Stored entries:
....................

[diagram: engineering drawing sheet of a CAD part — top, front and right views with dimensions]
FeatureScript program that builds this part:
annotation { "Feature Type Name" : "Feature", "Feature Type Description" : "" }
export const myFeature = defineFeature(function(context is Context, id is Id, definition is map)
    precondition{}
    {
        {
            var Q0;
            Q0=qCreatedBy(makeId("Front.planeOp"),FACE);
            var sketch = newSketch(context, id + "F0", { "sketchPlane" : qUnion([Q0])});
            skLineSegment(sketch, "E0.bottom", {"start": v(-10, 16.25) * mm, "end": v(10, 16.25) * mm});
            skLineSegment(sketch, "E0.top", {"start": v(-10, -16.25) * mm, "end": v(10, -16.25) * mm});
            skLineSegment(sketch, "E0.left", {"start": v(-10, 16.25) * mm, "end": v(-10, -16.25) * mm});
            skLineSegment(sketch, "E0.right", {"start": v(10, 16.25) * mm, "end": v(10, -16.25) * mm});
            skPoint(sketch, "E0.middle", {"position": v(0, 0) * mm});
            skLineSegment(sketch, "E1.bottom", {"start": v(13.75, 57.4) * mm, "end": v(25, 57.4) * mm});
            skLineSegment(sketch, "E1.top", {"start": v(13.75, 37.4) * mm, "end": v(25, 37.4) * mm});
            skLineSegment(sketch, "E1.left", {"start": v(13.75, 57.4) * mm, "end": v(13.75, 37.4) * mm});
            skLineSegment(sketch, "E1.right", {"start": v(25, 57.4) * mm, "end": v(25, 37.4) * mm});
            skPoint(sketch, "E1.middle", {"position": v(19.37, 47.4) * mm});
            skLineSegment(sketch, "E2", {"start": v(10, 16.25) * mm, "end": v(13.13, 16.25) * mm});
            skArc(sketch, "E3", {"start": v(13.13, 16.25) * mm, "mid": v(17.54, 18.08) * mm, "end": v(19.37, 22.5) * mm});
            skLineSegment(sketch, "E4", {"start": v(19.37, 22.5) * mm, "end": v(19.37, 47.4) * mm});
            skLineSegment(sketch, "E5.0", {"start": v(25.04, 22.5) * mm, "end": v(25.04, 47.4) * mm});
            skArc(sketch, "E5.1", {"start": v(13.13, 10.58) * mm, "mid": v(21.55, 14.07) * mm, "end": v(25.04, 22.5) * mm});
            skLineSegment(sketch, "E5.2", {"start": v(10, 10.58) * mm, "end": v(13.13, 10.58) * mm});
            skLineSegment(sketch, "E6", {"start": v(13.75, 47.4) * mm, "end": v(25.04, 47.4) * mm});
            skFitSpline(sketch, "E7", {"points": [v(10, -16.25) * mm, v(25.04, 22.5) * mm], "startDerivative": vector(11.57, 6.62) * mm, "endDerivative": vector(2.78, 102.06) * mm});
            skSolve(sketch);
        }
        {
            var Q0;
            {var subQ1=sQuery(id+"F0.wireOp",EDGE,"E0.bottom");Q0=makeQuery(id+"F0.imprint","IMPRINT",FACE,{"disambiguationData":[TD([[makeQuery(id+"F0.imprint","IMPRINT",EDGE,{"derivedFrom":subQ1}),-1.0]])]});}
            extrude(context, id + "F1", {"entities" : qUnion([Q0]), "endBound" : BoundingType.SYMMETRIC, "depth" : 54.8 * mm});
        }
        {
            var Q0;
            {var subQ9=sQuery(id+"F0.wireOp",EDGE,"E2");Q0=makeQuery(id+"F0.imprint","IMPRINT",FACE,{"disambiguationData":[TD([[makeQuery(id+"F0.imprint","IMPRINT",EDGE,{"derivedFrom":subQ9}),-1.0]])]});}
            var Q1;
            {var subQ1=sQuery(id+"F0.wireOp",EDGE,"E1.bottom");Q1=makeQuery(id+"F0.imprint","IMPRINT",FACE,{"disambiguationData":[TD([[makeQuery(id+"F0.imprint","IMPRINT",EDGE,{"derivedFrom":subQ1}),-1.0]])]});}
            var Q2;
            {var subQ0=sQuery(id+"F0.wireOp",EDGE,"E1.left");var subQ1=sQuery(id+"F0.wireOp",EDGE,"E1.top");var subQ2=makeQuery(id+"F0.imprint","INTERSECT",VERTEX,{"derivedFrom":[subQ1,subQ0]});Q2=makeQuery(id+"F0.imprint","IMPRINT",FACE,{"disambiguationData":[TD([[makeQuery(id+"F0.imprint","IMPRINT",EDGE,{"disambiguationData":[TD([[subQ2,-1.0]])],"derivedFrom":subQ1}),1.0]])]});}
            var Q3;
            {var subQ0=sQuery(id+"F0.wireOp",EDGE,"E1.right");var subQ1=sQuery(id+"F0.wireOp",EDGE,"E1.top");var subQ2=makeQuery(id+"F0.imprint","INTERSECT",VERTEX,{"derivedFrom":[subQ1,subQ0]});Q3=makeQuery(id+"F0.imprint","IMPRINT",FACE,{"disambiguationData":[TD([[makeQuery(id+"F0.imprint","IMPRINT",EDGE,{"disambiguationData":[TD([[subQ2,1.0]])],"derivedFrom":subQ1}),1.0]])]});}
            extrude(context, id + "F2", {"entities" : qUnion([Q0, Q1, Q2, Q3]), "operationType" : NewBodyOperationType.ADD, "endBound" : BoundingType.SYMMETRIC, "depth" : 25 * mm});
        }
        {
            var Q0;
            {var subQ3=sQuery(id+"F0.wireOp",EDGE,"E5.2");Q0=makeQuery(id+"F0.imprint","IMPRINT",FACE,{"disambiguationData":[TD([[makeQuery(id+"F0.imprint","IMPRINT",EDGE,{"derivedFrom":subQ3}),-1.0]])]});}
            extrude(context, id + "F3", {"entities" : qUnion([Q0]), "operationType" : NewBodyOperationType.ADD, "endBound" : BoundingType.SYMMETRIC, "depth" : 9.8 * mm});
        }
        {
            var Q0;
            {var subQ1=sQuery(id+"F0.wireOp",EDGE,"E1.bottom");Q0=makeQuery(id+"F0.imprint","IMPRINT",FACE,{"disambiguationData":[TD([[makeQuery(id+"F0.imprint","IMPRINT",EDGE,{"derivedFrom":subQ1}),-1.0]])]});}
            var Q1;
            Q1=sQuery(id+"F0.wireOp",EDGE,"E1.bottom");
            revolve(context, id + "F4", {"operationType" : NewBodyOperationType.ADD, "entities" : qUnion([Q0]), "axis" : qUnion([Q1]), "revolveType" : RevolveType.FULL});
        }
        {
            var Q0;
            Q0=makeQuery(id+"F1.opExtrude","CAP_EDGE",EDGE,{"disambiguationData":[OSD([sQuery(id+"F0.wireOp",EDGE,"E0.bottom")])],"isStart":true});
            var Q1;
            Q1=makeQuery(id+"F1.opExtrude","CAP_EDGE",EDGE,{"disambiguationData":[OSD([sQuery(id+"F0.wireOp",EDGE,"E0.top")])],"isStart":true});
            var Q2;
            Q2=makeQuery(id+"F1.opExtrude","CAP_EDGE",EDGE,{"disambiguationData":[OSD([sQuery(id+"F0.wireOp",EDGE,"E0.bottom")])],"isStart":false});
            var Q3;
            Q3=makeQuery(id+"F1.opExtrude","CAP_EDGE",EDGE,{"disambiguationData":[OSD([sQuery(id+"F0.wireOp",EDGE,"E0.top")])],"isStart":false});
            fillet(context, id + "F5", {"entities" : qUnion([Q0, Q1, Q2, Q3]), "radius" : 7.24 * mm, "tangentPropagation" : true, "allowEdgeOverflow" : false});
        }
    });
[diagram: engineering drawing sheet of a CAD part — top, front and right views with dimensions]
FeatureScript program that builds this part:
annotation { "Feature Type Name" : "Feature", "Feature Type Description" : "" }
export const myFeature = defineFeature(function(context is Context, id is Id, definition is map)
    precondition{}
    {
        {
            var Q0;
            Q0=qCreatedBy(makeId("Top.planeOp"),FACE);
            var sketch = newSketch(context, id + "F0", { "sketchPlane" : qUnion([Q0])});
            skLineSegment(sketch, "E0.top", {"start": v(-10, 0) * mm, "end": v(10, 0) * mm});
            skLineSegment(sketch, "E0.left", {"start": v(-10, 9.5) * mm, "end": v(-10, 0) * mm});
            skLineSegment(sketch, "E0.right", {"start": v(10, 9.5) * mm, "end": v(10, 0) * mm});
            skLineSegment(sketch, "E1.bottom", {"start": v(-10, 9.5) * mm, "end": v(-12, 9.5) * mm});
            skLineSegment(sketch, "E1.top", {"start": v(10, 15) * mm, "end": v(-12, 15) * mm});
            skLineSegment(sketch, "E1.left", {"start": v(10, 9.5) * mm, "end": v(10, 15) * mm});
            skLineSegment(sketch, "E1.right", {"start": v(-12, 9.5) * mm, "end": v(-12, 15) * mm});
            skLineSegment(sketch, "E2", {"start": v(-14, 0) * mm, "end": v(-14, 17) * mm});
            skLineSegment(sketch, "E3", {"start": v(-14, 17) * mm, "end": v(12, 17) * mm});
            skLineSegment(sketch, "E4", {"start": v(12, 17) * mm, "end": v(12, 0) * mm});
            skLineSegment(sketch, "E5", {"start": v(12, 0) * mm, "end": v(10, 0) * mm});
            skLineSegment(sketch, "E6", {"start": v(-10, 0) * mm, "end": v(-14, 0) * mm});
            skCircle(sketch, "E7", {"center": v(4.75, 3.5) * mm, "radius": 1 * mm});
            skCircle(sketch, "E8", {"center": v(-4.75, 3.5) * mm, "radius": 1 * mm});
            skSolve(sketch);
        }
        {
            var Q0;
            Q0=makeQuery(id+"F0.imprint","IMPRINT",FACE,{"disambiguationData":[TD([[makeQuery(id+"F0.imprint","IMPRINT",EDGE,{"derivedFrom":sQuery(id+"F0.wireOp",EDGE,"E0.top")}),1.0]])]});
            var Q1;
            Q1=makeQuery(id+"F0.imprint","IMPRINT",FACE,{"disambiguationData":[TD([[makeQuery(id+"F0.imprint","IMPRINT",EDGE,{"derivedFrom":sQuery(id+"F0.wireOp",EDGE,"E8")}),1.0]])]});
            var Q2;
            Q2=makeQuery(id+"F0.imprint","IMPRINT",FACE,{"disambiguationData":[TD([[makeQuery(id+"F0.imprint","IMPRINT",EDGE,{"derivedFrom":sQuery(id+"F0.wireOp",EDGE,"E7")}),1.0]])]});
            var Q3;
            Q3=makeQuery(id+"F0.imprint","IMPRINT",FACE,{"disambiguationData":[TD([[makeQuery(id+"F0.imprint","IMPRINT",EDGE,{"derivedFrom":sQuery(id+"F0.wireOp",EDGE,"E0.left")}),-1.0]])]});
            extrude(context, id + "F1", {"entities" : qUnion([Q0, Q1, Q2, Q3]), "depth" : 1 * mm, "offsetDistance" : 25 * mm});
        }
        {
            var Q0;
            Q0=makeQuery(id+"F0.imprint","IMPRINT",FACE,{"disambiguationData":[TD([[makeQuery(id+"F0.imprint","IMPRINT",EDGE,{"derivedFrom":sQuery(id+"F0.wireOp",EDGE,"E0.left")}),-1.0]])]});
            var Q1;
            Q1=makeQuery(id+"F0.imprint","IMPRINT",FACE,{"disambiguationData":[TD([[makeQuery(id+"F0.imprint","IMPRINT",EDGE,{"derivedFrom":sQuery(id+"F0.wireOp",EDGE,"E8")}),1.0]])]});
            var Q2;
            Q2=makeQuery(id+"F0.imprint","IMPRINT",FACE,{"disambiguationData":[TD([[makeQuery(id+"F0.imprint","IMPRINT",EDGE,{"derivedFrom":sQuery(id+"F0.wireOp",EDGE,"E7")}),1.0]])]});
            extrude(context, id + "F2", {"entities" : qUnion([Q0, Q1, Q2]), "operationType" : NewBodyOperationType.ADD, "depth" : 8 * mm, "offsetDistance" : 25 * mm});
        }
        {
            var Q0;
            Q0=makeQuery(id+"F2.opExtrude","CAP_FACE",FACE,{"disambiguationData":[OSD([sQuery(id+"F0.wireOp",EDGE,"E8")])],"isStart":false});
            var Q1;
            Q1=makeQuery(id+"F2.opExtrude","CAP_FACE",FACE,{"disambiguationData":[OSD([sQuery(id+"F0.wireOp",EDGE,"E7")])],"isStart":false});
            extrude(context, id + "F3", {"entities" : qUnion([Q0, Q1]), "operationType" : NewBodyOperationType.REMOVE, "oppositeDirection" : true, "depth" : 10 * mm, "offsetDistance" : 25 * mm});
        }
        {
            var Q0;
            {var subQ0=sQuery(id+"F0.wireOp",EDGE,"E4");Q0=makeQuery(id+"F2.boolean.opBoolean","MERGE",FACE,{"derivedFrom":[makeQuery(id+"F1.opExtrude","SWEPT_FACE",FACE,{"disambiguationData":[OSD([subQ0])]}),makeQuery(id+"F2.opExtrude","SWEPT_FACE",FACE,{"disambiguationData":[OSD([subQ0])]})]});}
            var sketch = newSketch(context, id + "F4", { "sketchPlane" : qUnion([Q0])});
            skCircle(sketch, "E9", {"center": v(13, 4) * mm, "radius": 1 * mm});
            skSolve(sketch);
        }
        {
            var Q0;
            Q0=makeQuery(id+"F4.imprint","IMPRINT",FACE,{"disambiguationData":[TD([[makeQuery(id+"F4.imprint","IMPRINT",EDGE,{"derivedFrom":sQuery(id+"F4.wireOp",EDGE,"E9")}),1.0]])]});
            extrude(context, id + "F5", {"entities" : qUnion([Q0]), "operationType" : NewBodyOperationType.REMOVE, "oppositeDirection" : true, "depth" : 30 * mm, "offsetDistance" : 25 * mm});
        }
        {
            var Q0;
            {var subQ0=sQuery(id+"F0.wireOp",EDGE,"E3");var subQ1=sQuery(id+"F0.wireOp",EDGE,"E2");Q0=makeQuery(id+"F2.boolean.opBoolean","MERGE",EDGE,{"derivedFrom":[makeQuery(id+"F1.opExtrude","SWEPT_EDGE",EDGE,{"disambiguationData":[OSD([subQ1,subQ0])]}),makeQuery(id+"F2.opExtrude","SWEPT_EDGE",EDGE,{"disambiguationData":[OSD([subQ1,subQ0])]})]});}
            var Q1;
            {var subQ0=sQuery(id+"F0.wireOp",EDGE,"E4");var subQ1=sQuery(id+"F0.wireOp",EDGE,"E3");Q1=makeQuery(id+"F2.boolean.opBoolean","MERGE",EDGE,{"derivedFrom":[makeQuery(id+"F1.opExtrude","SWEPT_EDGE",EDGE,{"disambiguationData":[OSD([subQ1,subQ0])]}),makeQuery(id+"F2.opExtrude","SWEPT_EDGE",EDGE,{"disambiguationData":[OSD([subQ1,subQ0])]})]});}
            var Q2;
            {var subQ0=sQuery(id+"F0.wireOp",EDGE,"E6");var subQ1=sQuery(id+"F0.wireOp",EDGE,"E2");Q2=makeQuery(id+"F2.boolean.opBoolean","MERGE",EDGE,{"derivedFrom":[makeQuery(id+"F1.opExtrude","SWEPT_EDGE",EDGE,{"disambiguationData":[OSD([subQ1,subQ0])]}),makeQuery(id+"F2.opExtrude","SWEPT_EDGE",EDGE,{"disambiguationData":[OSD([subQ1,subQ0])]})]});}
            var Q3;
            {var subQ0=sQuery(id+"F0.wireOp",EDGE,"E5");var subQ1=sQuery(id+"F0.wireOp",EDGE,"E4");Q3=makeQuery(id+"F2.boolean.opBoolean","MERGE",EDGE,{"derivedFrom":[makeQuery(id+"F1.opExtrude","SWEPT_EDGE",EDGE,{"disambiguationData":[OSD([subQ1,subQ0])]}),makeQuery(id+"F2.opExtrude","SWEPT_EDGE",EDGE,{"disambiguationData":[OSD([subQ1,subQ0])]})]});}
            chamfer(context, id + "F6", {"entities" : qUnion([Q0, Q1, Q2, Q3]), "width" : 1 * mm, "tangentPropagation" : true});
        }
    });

....................

## WHAT IS EXPECTED
How many lines in the data above contain the string "false"? Upper and lower case must match. Give only the number.

## SOLUTION
5